What’s up with the SLIAC?

Two SLIAC teams dropped football this offseason, and now the rumblings are growing that the SLIAC and UMAC are getting back into their alliance.

The leagues split up a couple of years ago as each tried to pursue an automatic bid independently. The SLIAC got close and was on track to get a tourney bid as early as 2010 before Blackburn and Principia dropped the sport this offseason. Huntingdon and LaGrange, which joined the league as football-only affiliates, brought the SLIAC’s total to eight, but with just six playing the sport next season, the league won’t qualify.

The UMAC has just five football-playing members, and not many opportunities to add to that total unless other schools in the league add the sport. St. Scholastica brought the total to five.

A renewal of the UMAC-SLIAC alliance would bring the total to nine teams and restart the two-year waiting period clock, with, potentially, 2009 and 2010 as waiting years and 2011 as an automatic bid. Of course, that would likely leave Huntingdon and LaGrange back out in the cold, as two teams in the Southeast with nine teams scattered from St. Louis to Duluth, Minn.

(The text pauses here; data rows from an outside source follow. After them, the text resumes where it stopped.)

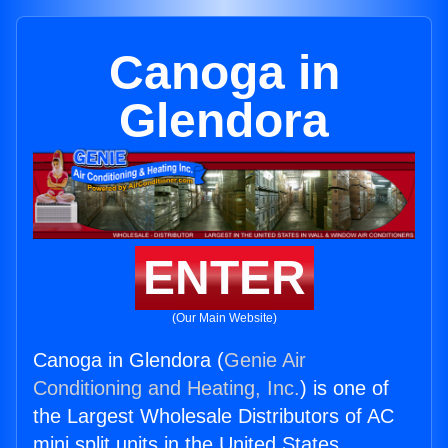
Canoga in
Glendora
ENTER
(Our Main Website)
Canoga in Glendora (
Genie Air
Conditioning and Heating, Inc.
) is one of
the Largest Wholesale Distributors of AC
mini split units in the United States.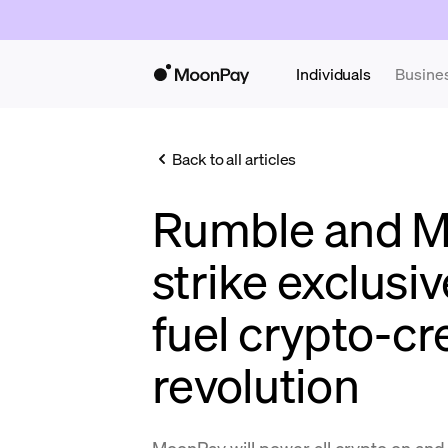
Individuals
Busine
Back to all articles
Rumble and 
strike exclusiv
fuel crypto-cr
revolution
MoonPay will power all crypto on and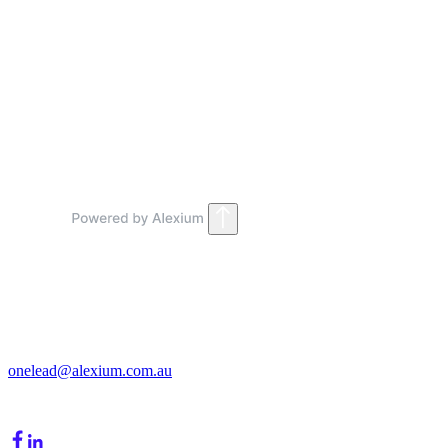
Marketing Teams
Contact Sales
Get in Touch
213/15 Cochranes Road
Moorabbin, VIC, 3189
onelead@alexium.com.au
(03) 9847 7927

One school reportedly jumped the gun and released news on its Web site, though that release has since been pulled. The SLIAC declined comment, while UMAC commissioner Corey Borchardt would not take questions but gave the following statement to D3sports.com: “We currently only have five institutions that offer football. Certainly any time that we can look to expand the number of institutions that offer football, we would want to do that. We want to see that number increase and hope to do so for the AQ and for scheduling purposes.”

Hopefully Huntingdon and LaGrange are calling all of the SCAC schools left in the lurch by Colorado College, because if they end up with eight conference games plus a Dome Day, then that’s nine games and I doubt many will choose to play a 10th game and honor their commitment to Huntingdon and LaGrange.